TEXTAUSZUG:
Autonomes Fahren: VW vergrault Softwareexperten beim Rückzug aus Argo AI

Argo-AI-Mitarbeiter berichten von zunehmender Frustration durch den Umgang von VW mit ihnen. Ford, das gemeinsam mit VW das Unternehmen betrieben hat , scheint laut internen Zahlen erfolgreicher darin zu sein, gefragte Talente an sich zu binden, berichtet das Handelsblatt(öffnet im neuen Fenster) .
Argo war zu seinen Hochzeiten mehr als sieben Milliarden US-Dollar wert und beschäftigte über 2.000 Mitarbeiter, darunter viele Software-Ingenieure und KI-Experten. Nach der Ankündigung, das Argo-Investment abzuschreiben, machte VW noch ein Übernahmeangebot, jedoch herrscht bei den Mitarbeitern vor allem Frust. Interne Meetings verliefen ohne konkrete Informationen, hochrangige VW-Manager ließen sich kaum blicken und es gebe kaum Arbeit nach dem Argo-Ende, berichtet das Handelsblatt.

AUFGABENSTELLUNG: Wie viele Leute hat Argo laut dem Text über Argo AI zu seinen besten Zeiten beschäftigt?

GEGEBENE ANGABEN:
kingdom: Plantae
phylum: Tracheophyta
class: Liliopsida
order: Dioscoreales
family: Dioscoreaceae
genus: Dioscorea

LÖSUNG: Über 2.000 Mitarbeiter.